== Extracted data ==

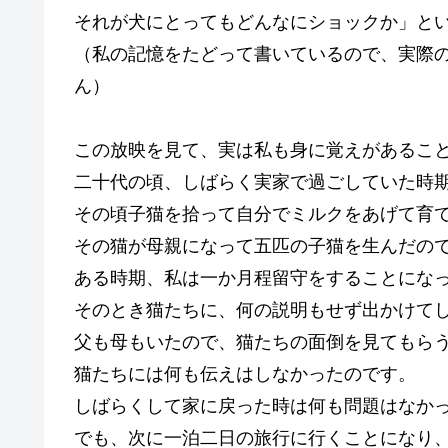
それが犬にとってもどんなにショックか」と
（私の記憶をたどって書いているので、実際
ん）
この放映を見て、実は私も身に覚えがあるこ
二十代の頃、しばらく実家で過ごしていた時
その頃子猫を拾って自分でミルクをあげて育
その猫が母親になって五匹の子猫を生んだの
ある時期、私は一か月程留守をすることにな
そのとき猫たちに、何の説明もせず出かけて
父も母もいたので、猫たちの面倒を見てもら
猫たちには何も伝えはしなかったのです。
しばらくして家に戻った時は何も問題はなか
でも、次に一泊二日の旅行に行くことになり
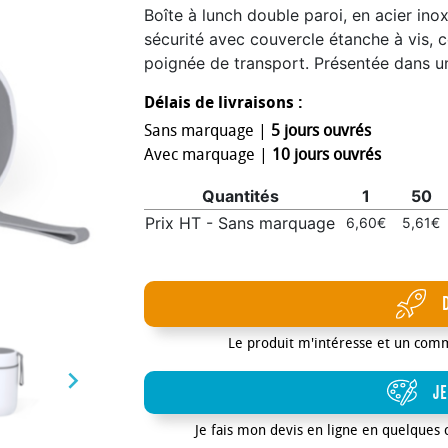
Boîte à lunch double paroi, en acier in
sécurité avec couvercle étanche à vis, 
poignée de transport. Présentée dans un
attrayante.500 ml
Délais de livraisons :
Sans marquage |
5 jours ouvrés
Avec marquage |
10 jours ouvrés
Quantités
1
50
Prix HT - Sans marquage
6,60€
5,61€
Le produit m'intéresse et un com

JE
Je fais mon devis en ligne en quelques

===

Task brief
Only the lines from the one containing "attrayante.500 ml" through the final line of the material should be printed, each word for word. Both of those lines count.

Reply to the exercise
attrayante.500 ml
Délais de livraisons :
Sans marquage |
5 jours ouvrés
Avec marquage |
10 jours ouvrés
Quantités
1
50
Prix HT - Sans marquage
6,60€
5,61€
Le produit m'intéresse et un com

JE
Je fais mon devis en ligne en quelques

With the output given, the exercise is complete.